You, as few others on the planet, know about creativity.  You’ve bathed in it for the past how many years.  A devised play under the dynamic leadership of John Schmor; learning to paint a giant backdrop under the magical hand of Jerry Hooker when you previously couldn’t draw a good stick person; reading an exciting new play with Theresa, or learning to dissect one with Sara, or writing your own with Jen; discovering the hidden meanings in clothing and light with Sandy and Janet or taking the reins as a director with Joseph or coaching with the one GFT that somehow got you to see through all the crap and discover an ability you never suspected you possessed.  Or working with your peers at some ridiculous hour of the night or morning, making magic in the Pocket (did someone say Billy Goats’ Gruff?).

Your future may lie in the theatre; it may not.   But every moment of your life is something you create.

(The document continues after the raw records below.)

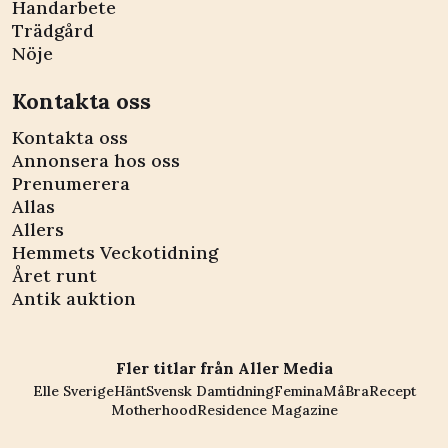
Handarbete
Trädgård
Nöje
Kontakta oss
Kontakta oss
Annonsera hos oss
Prenumerera
Allas
Allers
Hemmets Veckotidning
Året runt
Antik auktion
Fler titlar från Aller Media
Elle Sverige
Hänt
Svensk Damtidning
Femina
MåBra
Recept
Motherhood
Residence Magazine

The novelist Anna Quindlen wrote:  From now on, you are beginning with a clean slate:  Every day, look at the choices you are making and when you ask yourself why you are making them, answer:  Because they are who and what I am, and mean to be.”   And George Eliot added:  “It’s never too late to create yourself; it’s never too early either.”

You probably began your work in this department with a book entitled Acting Onstage and Off.  I know you’ll know the answer to this question:  “Why are you doing this?”  Right, “It’s the best thing.”  Well, the biggest part you’ll ever play starts today.  It’s up to you to live the play you want to produce; to creative the life you want to live.

In an article in American Theatre, director Steven Woolf stated that what theatre needs is more students who graduate with “passion . . not just talent or analytical skills–  too many graduates don’t really understand theatre is about making a deeply involved emotional commitment — that’s the core of why we work in the theatre and why audiences attend it.”

There will be many parts of life that will attempt to silence your creativity.  The lure of a paycheck, the weight of student loans, the rigor of a career, the needs of family and friends will all  demand your time and talents.   But your creative gift is something special.   And it carries a special responsibility to nurture it, to use it, to find and develop that special voice that is yours and yours alone.

Your creativity is how you define yourself and how you remind yourself who you want to become.  Speak up.  You owe it to yourself;  you owe it to the world.

Now I regret to tell you that even though you may have passed your finals and written that last term paper and you probably will never have to do another 30-page dramaturgy for theatre history,  your education isn’t over; it’s just begun.  Every day is a continuation of your coursework in theatre. Every person you meet is a potential teacher who holds wisdom you need.   Every day you produce, write, direct, and star in, your own play.  I cant’ tell you if will be Chekhov, Shakespeare, Mamet, or heaven forbid Samuel Beckett – but it’s up to you.  The whole world is a  Pocket Playhouse where you can perform your most outrageous dreams.

Yes, life is just a big classroom, and the final exam can be tough.  No one ever said on her deathbed.  “I wish I had spent more time at the office.”  Or as Lily Tomlin said: “If you win the rat race; you’re still a rat.”

None of you is a rat.  Each one of you is rare and precious with a unique voice to share with the world.  I treasure the times I’ve spent with you whether in class, in rehearsal, or watching a play in London.  I am grateful for the honor of sharing this day with you, and I thank you for all that you have taught me.   The world awaits all you have to give.   It’s finally really and truly opening night.    Break a leg and Aloha!.